** START Text provided **

Though there was no political opposition in the early independence period powerful enough to stop the License-Permit Raj, there were always naysayers against India’s state-directed, micromanaged economic development strategy. In the 1950s, a pair of Bombay economists suggested that India put its people to work making low-skill, low-cost consumer goods for the global market rather than building Nehru’s heavy-industrial dreams. In 1961, a young Manmohan Singh, the man who would ultimately lead India on a new economic path, wrote his Oxford doctoral dissertation on the need for India to embrace export-led growth.

But beyond the scholastic debates of academics and policy wonks, the real ideological naysayers against Nehruism were the Bollywood studios. To grow in spite of national economic policies that directed the state banks’ capital into serious, important industries like steel production rather than showbiz, the movie studios came to rely on Bombay black-market merchants and underworld figures for financing, effectively inoculating their businesses against red-tapism. While some studios dutifully turned out politically correct fare, saluting Nehruvian socialism with tedious documentaries on the openings of rural cement plants and the like, others presented a vision of a vibrant Bombay as an alternative to a staid, self-abnegating, official socialist ideology that ignored the metropolis at best and condemned it at worst. Lacking the vast resources of the Hollywood studios, Bollywood films were often shot on the streets of Bombay rather than on backlots.

The metropolis the studios presented was not the License-Permit Raj–restricted city of office clerks and public employees, but a mythic throwback to the glamorous Bombay of the Jazz Age. It was not difficult to conjure such a city, for Bombay had been physically frozen in its preindependence, cosmopolitan state. The same rent-control laws that preserved the city’s housing stock, albeit in increasing levels of decay as well-to-do homes were converted into de facto chawls, provided the city’s multinational corporate tenants with an offer they couldn’t refuse. Paramount Pictures, the Hollywood studio, maintained the same downtown office it first rented in 1933 right through the socialist period until today, all for a token rent. Similarly, Thomas Cook stayed put on Hornby Road, which was renamed for Indian nationalist Dadabhai Naoroji. And whatever the government’s economic program, the citizenry’s right to dissent against its policies was always protected; with independence, the full free speech rights that the British had preserved for themselves back home had, at long last, been attained by the Indian people. In Bollywood movies, at least, Bombay remained maya-nagri, the city of illusion, a place where peasant farmers migrate to reinvent themselves as business magnates and mafia dons. While in traditional Indian philosophy, it is the goal of the wise and philosophical soul to see beyond the illusion (maya) of this world to the ultimate spiritual reality, Bombay’s film directors reveled in illusion and glitz. For Bollywood, the city’s moniker, maya-nagri, was a badge of honor to be worn proudly despite the sneers of stoical Gandhian India.

** END Text provided **

**Required task**
Please copy the part of the passage on Bombay and Bollywood that opens with "Though there was" and closes with "embrace export-led growth.", changing "dissertation" to "thesis" throughout.

** START Listed records **

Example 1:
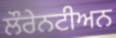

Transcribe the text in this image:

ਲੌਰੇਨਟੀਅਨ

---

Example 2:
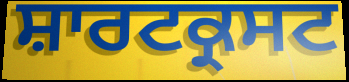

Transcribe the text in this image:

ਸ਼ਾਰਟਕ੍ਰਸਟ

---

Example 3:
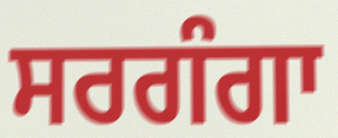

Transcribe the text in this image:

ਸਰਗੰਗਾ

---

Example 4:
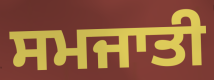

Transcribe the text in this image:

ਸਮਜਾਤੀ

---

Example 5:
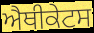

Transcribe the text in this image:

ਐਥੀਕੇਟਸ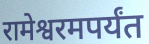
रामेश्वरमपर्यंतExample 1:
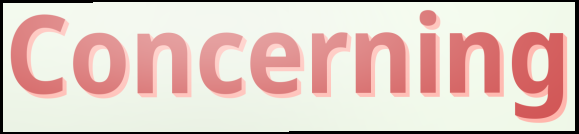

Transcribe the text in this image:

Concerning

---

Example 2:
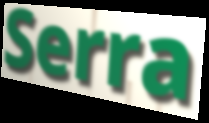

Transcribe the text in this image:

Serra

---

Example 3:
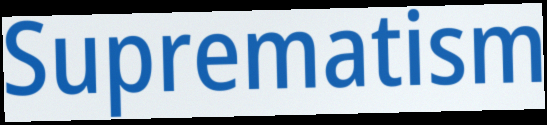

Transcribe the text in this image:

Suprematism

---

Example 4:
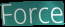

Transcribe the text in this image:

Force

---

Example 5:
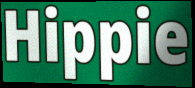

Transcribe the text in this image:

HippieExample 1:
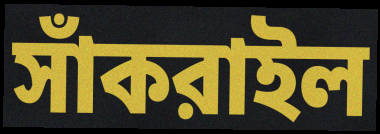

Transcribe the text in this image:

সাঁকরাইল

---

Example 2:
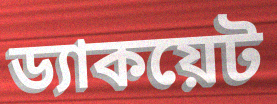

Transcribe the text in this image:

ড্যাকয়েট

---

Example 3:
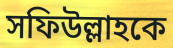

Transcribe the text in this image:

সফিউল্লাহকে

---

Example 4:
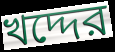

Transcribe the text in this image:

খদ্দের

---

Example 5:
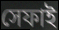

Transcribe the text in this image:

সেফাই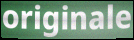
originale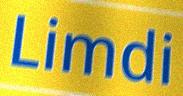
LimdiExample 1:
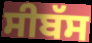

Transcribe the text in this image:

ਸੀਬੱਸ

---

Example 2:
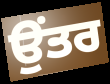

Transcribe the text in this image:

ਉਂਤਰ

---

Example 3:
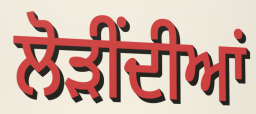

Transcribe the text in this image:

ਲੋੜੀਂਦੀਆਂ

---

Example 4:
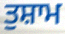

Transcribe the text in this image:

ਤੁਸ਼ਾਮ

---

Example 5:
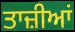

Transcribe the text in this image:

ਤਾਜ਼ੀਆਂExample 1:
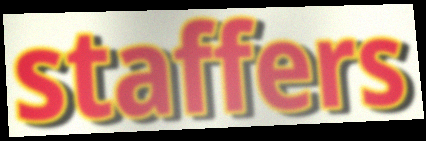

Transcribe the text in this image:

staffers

** END Listed records **
** START Listed records **

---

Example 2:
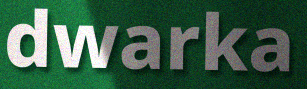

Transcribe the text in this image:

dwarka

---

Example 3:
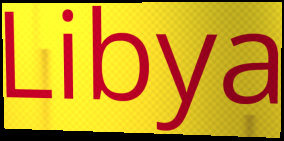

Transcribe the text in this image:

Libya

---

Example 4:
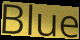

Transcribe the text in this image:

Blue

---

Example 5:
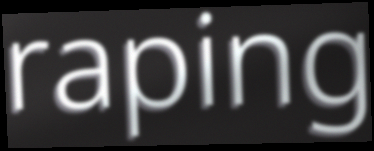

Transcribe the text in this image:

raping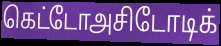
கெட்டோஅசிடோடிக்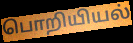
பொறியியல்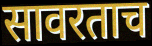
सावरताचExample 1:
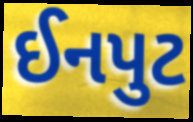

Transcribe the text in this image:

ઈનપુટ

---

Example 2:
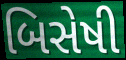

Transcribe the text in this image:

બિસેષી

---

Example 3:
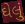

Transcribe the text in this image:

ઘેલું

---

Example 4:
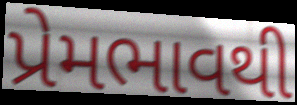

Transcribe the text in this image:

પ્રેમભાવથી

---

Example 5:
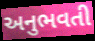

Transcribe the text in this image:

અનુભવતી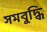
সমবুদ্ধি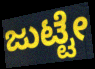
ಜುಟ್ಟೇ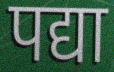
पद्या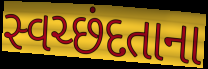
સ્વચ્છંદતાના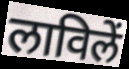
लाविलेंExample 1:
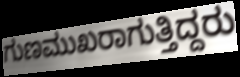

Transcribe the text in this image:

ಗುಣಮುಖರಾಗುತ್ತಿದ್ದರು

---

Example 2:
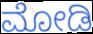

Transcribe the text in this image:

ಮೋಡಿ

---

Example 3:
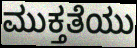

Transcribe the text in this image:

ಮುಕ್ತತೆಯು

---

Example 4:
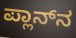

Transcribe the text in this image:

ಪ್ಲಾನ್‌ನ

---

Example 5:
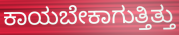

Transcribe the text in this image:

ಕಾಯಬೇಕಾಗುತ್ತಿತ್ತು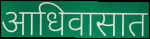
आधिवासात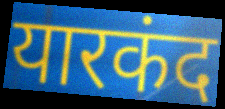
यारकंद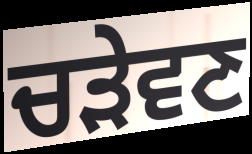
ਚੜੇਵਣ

** END Listed records **
** START Listed records **

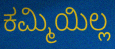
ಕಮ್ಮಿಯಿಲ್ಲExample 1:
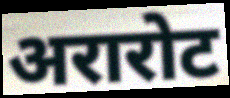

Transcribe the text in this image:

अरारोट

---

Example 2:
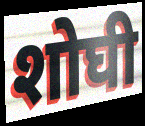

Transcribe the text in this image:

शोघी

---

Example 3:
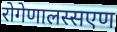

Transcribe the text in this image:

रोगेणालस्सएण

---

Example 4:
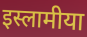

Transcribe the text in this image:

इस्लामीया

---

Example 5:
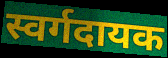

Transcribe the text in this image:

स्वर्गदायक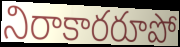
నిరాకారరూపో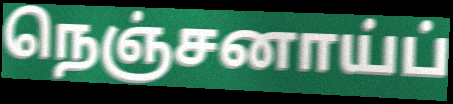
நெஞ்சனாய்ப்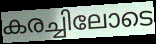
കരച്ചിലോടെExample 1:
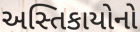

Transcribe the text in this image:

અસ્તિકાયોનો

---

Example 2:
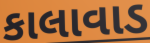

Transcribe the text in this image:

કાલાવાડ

** END Listed records **

**The output**
Though there was no political opposition in the early independence period powerful enough to stop the License-Permit Raj, there were always naysayers against India’s state-directed, micromanaged economic development strategy. In the 1950s, a pair of Bombay economists suggested that India put its people to work making low-skill, low-cost consumer goods for the global market rather than building Nehru’s heavy-industrial dreams. In 1961, a young Manmohan Singh, the man who would ultimately lead India on a new economic path, wrote his Oxford doctoral thesis on the need for India to embrace export-led growth.